Publications

Towards new frontiers for distributed environmental monitoring based on an ecosystem of plant seed-like soft robots

Mazzolai, Barbara; Kraus, Tobias; Pirrone, Nicola; Kooistra, Lammert; De Simone, Antonio; Cottin, Antoine; Margheri, Laura

Résumé

Understanding and monitoring natural ecosystems is necessary for an efficient implementation of sustainable strategies to tackle climate and environmental-related challenges, such as: protect and improve the quality of air, water, and soil; safeguard species biodiversity; and effectively manage natural resources. A longstanding challenge for environmental monitoring is the low spatial and temporal resolution of available data for many regions.

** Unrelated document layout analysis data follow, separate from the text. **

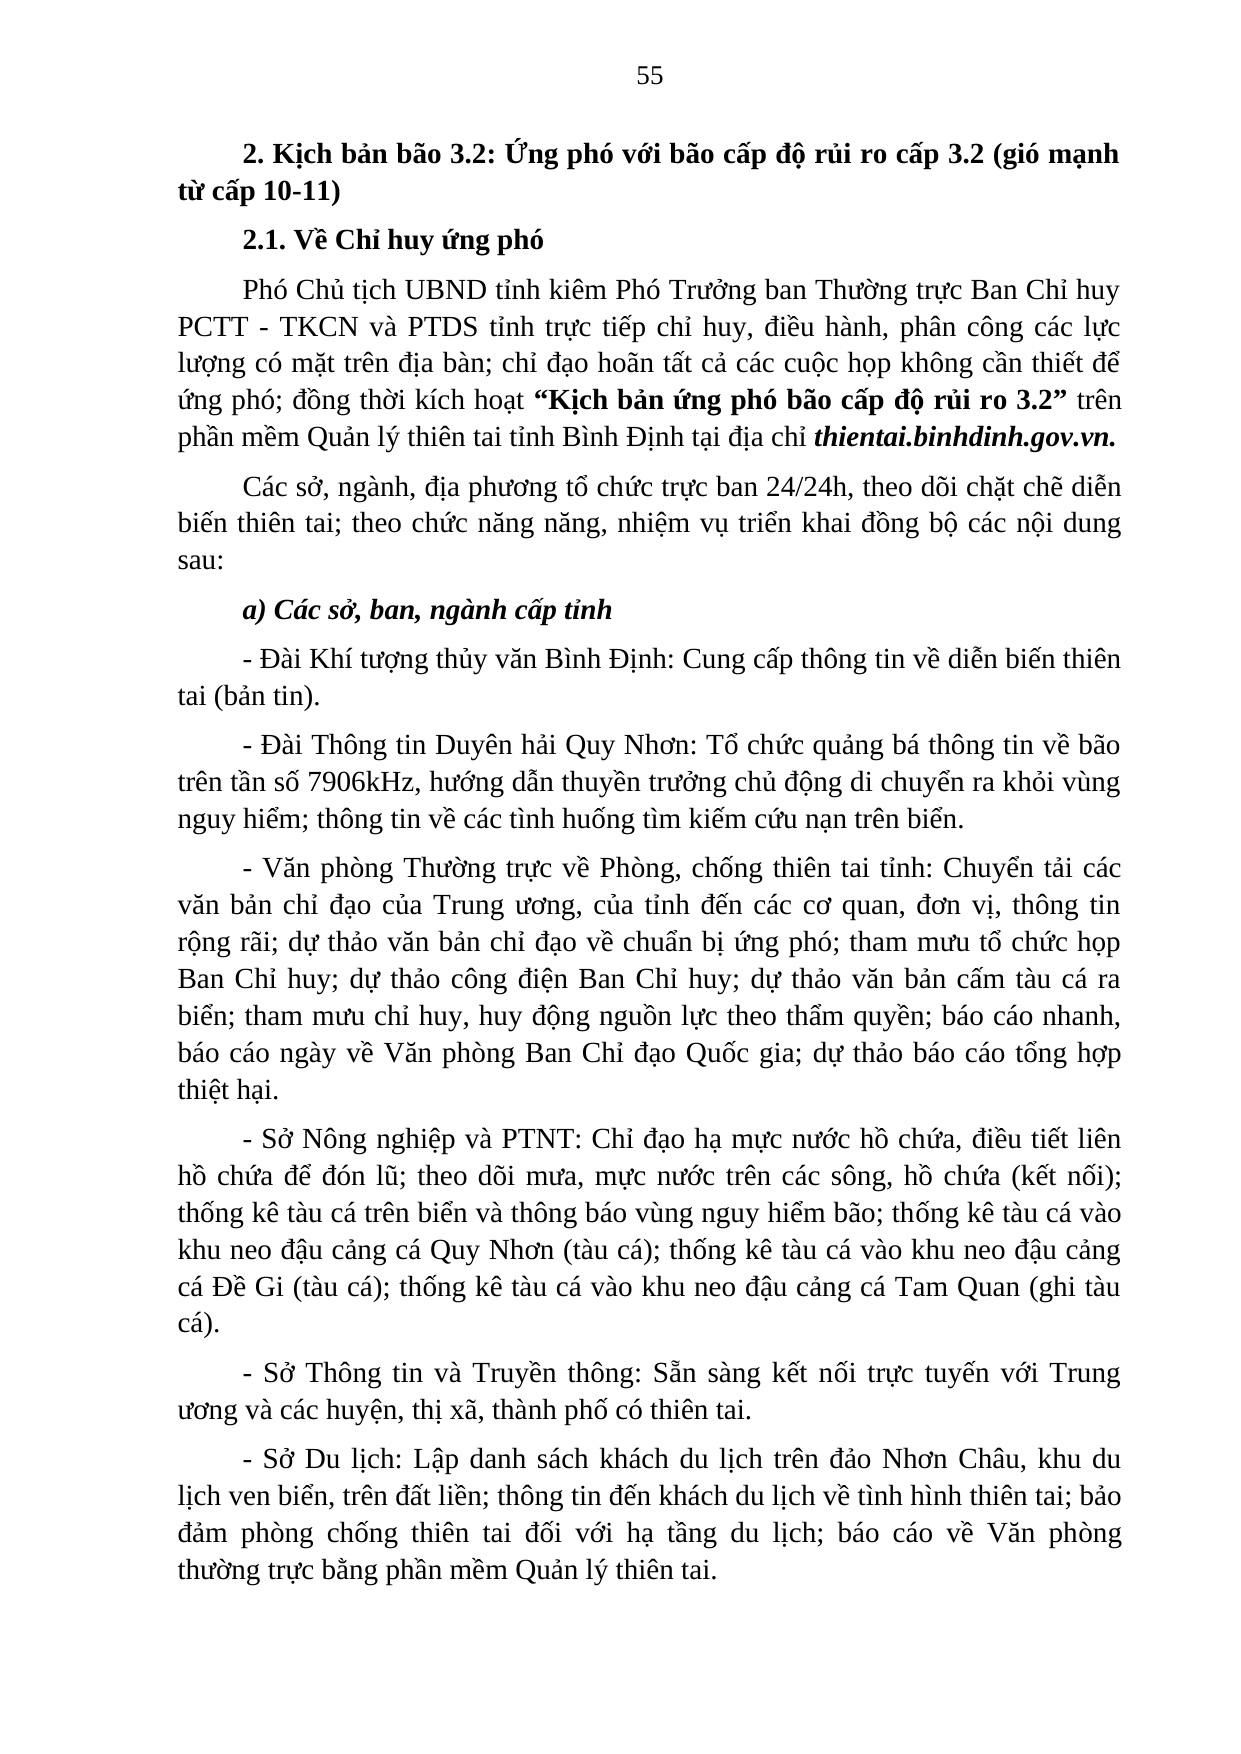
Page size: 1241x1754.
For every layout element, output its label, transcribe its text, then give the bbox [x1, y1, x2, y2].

text - Sở Nông nghiệp và PTNT: Chỉ đạo hạ mực nước hồ chứa, điều tiết liên hồ chứa để đón lũ; theo dõi mưa, mực nước trên các sông, hồ chứa (kết nối); thống kê tàu cá trên biển và thông báo vùng nguy hiểm bão; thống kê tàu cá vào khu neo đậu cảng cá Quy Nhơn (tàu cá); thống kê tàu cá vào khu neo đậu cảng cá Đề Gi (tàu cá); thống kê tàu cá vào khu neo đậu cảng cá Tam Quan (ghi tàu cá). [177, 1121, 1122, 1339]
text 2.1. Về Chỉ huy ứng phó [177, 222, 1122, 256]
text - Sở Du lịch: Lập danh sách khách du lịch trên đảo Nhơn Châu, khu du lịch ven biển, trên đất liền; thông tin đến khách du lịch về tình hình thiên tai; bảo đảm phòng chống thiên tai đối với hạ tầng du lịch; báo cáo về Văn phòng thường trực bằng phần mềm Quản lý thiên tai. [177, 1441, 1122, 1585]
text - Đài Thông tin Duyên hải Quy Nhơn: Tổ chức quảng bá thông tin về bão trên tần số 7906kHz, hướng dẫn thuyền trưởng chủ động di chuyển ra khỏi vùng nguy hiểm; thông tin về các tình huống tìm kiếm cứu nạn trên biển. [177, 727, 1122, 835]
text - Đài Khí tượng thủy văn Bình Định: Cung cấp thông tin về diễn biến thiên tai (bản tin). [177, 641, 1122, 712]
text a) Các sở, ban, ngành cấp tỉnh [177, 592, 1122, 625]
text - Sở Thông tin và Truyền thông: Sẵn sàng kết nối trực tuyến với Trung ương và các huyện, thị xã, thành phố có thiên tai. [177, 1355, 1122, 1425]
text Các sở, ngành, địa phương tổ chức trực ban 24/24h, theo dõi chặt chẽ diễn biến thiên tai; theo chức năng năng, nhiệm vụ triển khai đồng bộ các nội dung sau: [177, 469, 1122, 576]
subtitle 2. Kịch bản bão 3.2: Ứng phó với bão cấp độ rủi ro cấp 3.2 (gió mạnh từ cấp 10-11) [177, 136, 1122, 207]
text Phó Chủ tịch UBND tỉnh kiêm Phó Trưởng ban Thường trực Ban Chỉ huy PCTT - TKCN và PTDS tỉnh trực tiếp chỉ huy, điều hành, phân công các lực lượng có mặt trên địa bàn; chỉ đạo hoãn tất cả các cuộc họp không cần thiết để ứng phó; đồng thời kích hoạt “Kịch bản ứng phó bão cấp độ rủi ro 3.2” trên phần mềm Quản lý thiên tai tỉnh Bình Định tại địa chỉ thientai.binhdinh.gov.vn. [177, 272, 1122, 453]
text - Văn phòng Thường trực về Phòng, chống thiên tai tỉnh: Chuyển tải các văn bản chỉ đạo của Trung ương, của tỉnh đến các cơ quan, đơn vị, thông tin rộng rãi; dự thảo văn bản chỉ đạo về chuẩn bị ứng phó; tham mưu tổ chức họp Ban Chỉ huy; dự thảo công điện Ban Chỉ huy; dự thảo văn bản cấm tàu cá ra biển; tham mưu chỉ huy, huy động nguồn lực theo thẩm quyền; báo cáo nhanh, báo cáo ngày về Văn phòng Ban Chỉ đạo Quốc gia; dự thảo báo cáo tổng hợp thiệt hại. [177, 851, 1122, 1105]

Also, new approaches for the design of sustainable technologies is urgently needed to reduce current problems related to energy costs and e-waste produced. With this in mind, the EU-funded FET Proactive Environmental Intelligence project "I-Seed"(Grant Agreement n. 101017940, https://www.iseedproject. eu/) targets towards the development of a radically simplified and environmentally friendly approach for analysing and monitoring topsoil and air. Specifically, I-Seed aims at developing a new generation of self-deployable and biodegradable soft miniaturized robots, inspired by the morphology and dispersion abilities of plant seeds, able to perform a low-cost, environmentally responsible, and in-situ detection. The natural functional mechanisms of seeds dispersal offer a rich source of robust, highly adaptive, mass and energy efficient mechanisms, and behavioural and morphological intelligence, which can be selected and implemented for advanced, but simple, technological inventions. I-Seed robots are conceived as unique in their movement abilities because inspired by passive mechanisms and materials of natural seeds, and unique in their environmentally friendly design because made of all biodegradable components. Sensing is based on a chemical transduction mechanism in a stimulus-responsive sensor material with fluorescence-based optical readout, which can be read via one or more drones equipped with fluorescent LiDAR technology and a software able to perform a real time georeferencing of data. The I-Seed robotic ecosystem is envisioned to be used for collecting environmental data in-situ with high spatial and temporal resolution across large remote areas where no monitoring data are available, and thus for extending current environmental sensor frameworks and data analysis systems.